E
E
ex3xeng2015-11-24 20:10:50
PHP
ex3xeng, 2015-11-24 20:10:50

What is the best way to organize the task scheduler?

What is the best way to organize the task scheduler on the site?
I would like an alternative, bypassing the crowns.
There is an idea to create a file at the root and when accessing the script, it will pull it and see if more than an hour has passed since its creation, it will perform a number of specific tasks and create the file again, if not, it will simply go further.
While I see only 1 minus, this is the person on whom the task scheduling will work, for him the site may not open at all. Are there any other downsides? And how will this mechanism manifest itself when visiting from 5 tons of users, any ideas?

Answer the question

In order to leave comments, you need to log in

4 answer(s)
A
Andrew, 2015-11-24
@allard

I would advise you to use cron, or another task scheduler.
As for your idea, why try to complete your tasks when creating a page for the user ... Just give the page to the user, and then call your script with tasks through js ajax, and in ajax write timeout: wait for a response from the server for 1 ms, so that the script does not wait for tasks to complete, but simply ends.
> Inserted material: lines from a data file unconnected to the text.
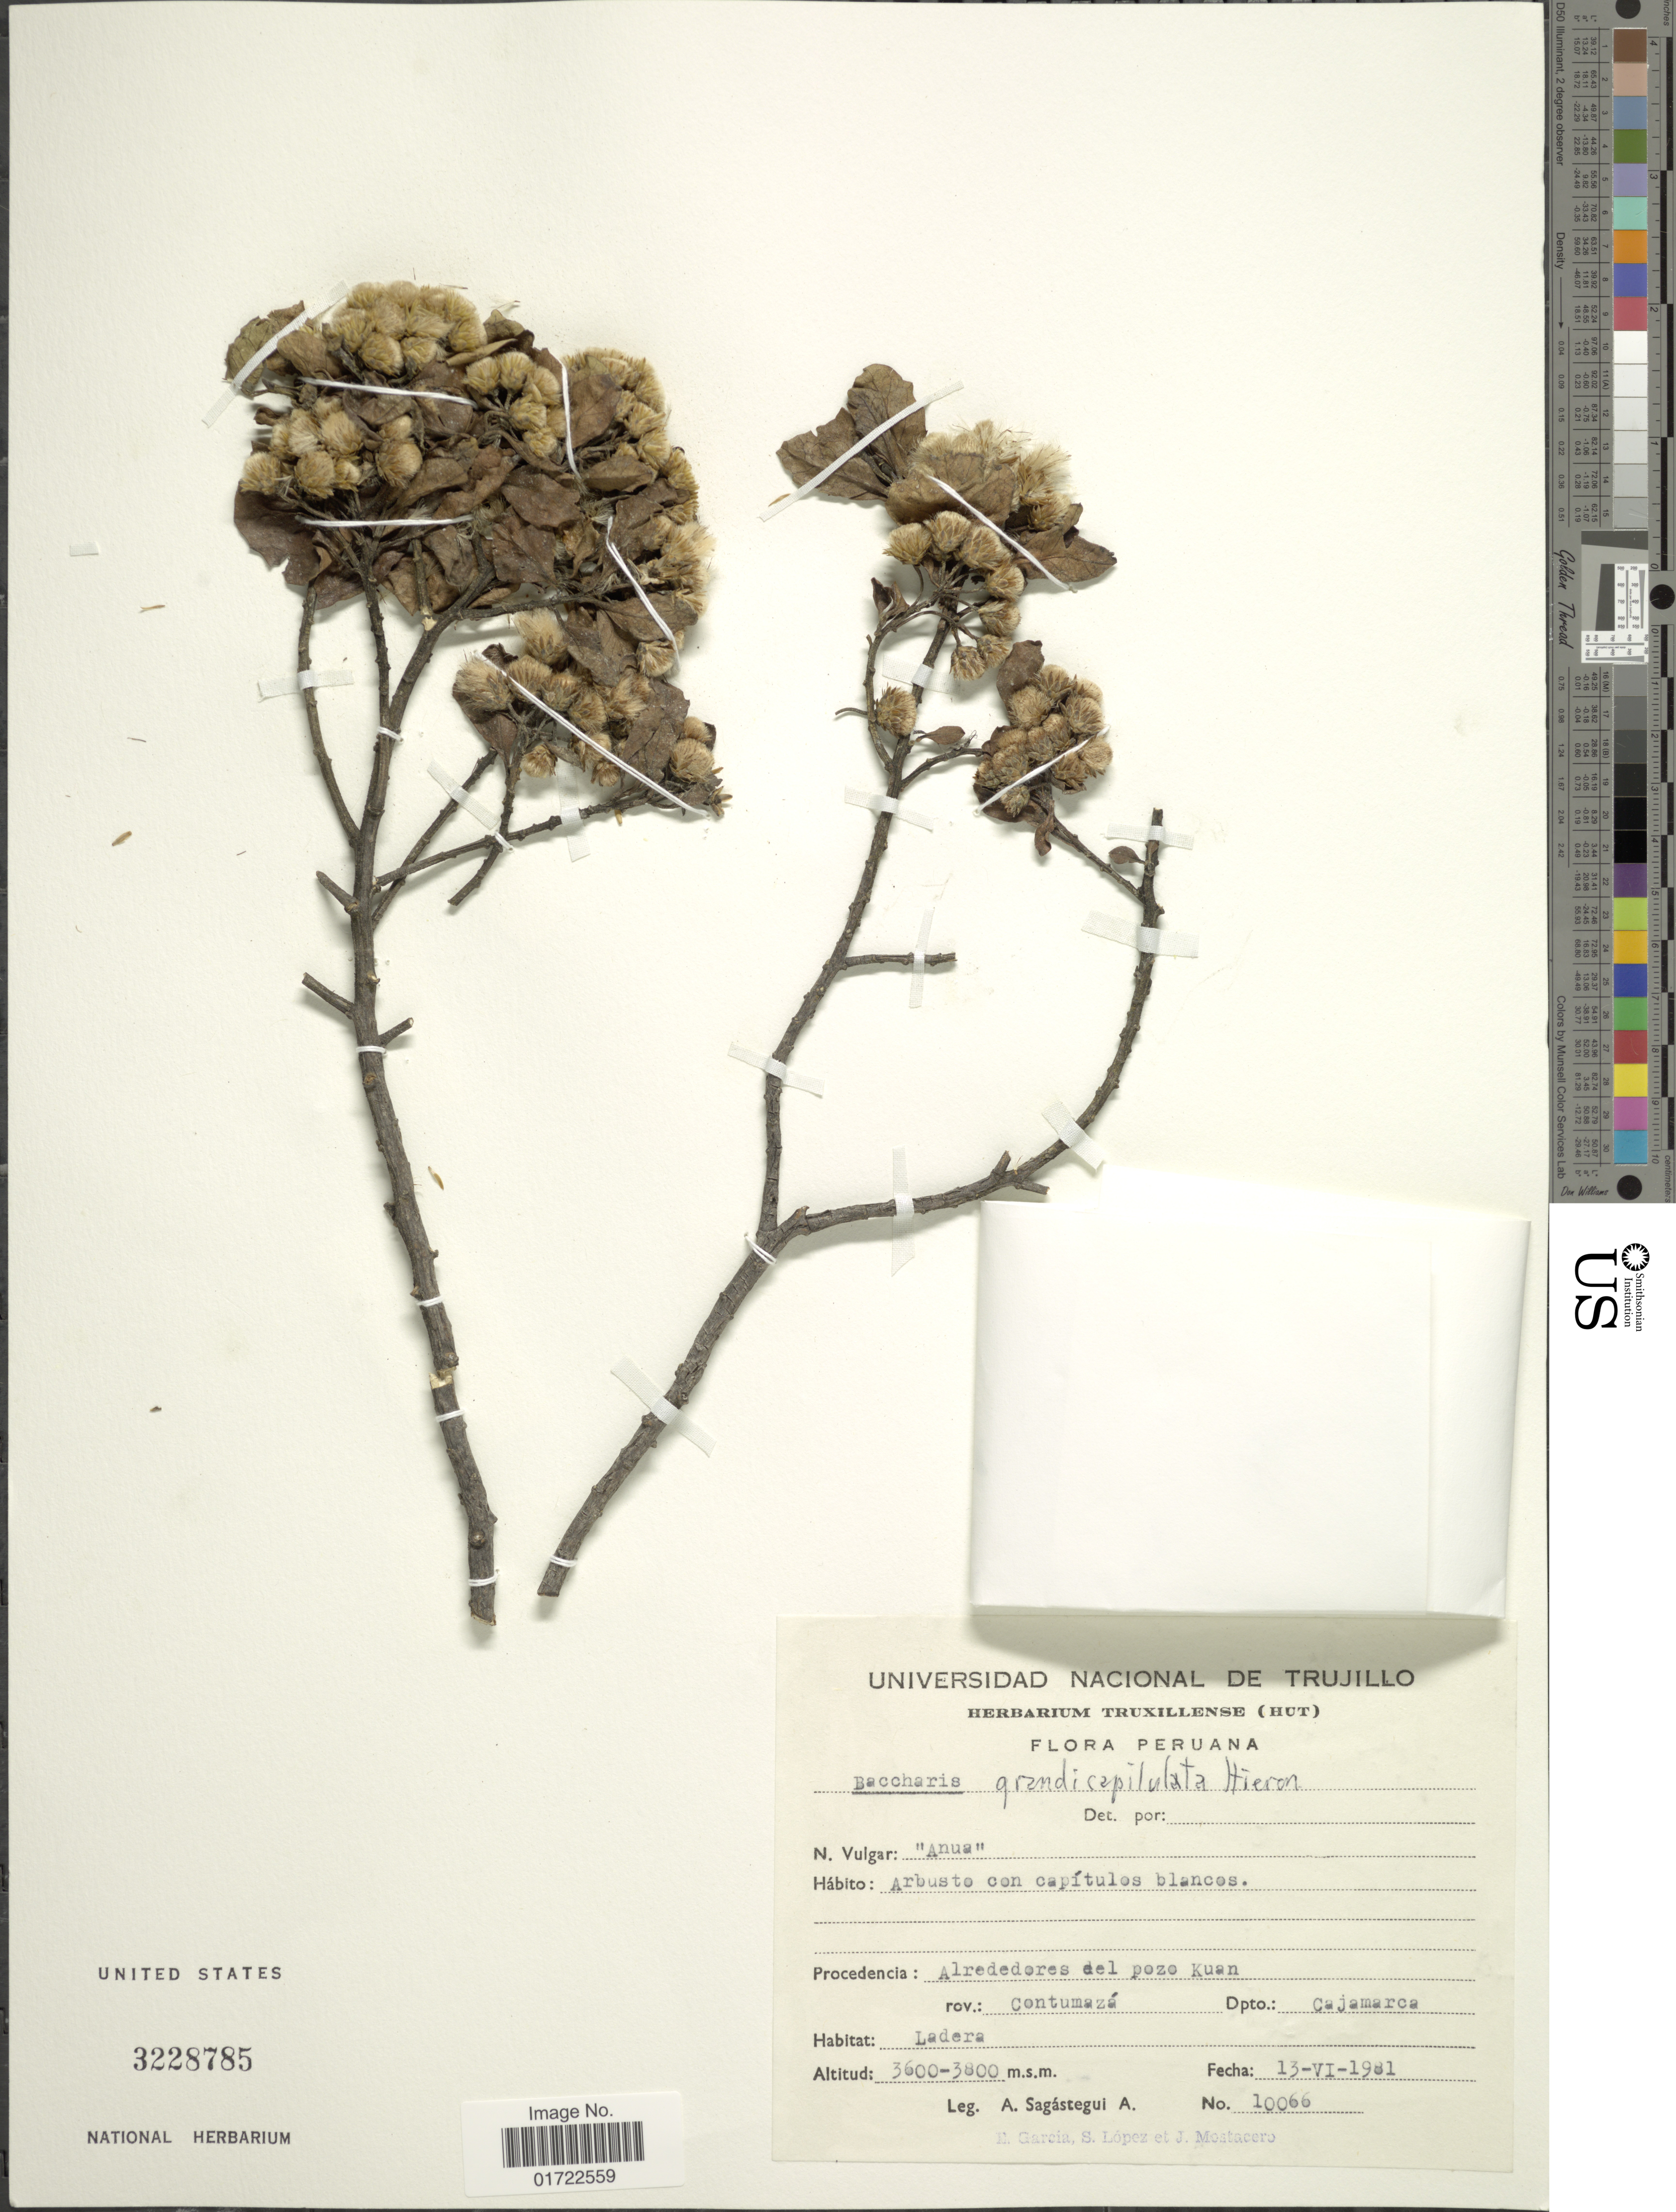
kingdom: Plantae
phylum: Tracheophyta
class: Magnoliopsida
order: Asterales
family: Asteraceae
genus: Baccharis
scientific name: Baccharis grandicapitulata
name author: Hieron.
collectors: A. Sagástegui A., H. Garcia, S. Lopez & J. Mostacero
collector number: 10066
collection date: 1981-06-13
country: Peru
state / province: Cajamarca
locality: Procedencia: Alrededores del pozo Kuan, Prov: Contumaza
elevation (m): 3600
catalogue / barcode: US 3228785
Look at jquery api.jquery.com/jquery.ajax.
More importantly, if you use sessions on the site, disable sessions in the file with the script for tasks, otherwise you will block all interaction with the user until the end of all operations by the script in the background.. .

S
Stalker_RED, 2015-11-24
@Stalker_RED

the site may not open for him at all
You can run your tasks in a separate process .
What didn't you like about the crown?

V
Vlad Zhivotnev, 2015-11-24
@inkvizitor68sl

The method you describe is used frequently. But it is wretched and CMS vendors who do this strongly recommend using system cron.
In Bitrix, this is called "cron on hits", for example.

P
Philipp, 2015-11-25
@zoonman

What you are about to do is bad. It is fraught with a race of conditions when 2 processes will try to generate one file, website timeout dumps for users and other unpleasant things like hanging Apaches, etc.
Proper scheduling of tasks implies user-independent and asynchronous non-blocking execution.
The correct approach is to use a task scheduler (in your case, cron) and a queuing system that executes tasks (e.g. based on gearman).
The approach with task queues allows you to simplify the process of generating files, isolate it from the rest of the site. For example, when you need to generate a price list, and then send it to 10k customers.
In your case, cron with a task specially written for it is the simplest and most effective solution.

Didn't find what you were looking for?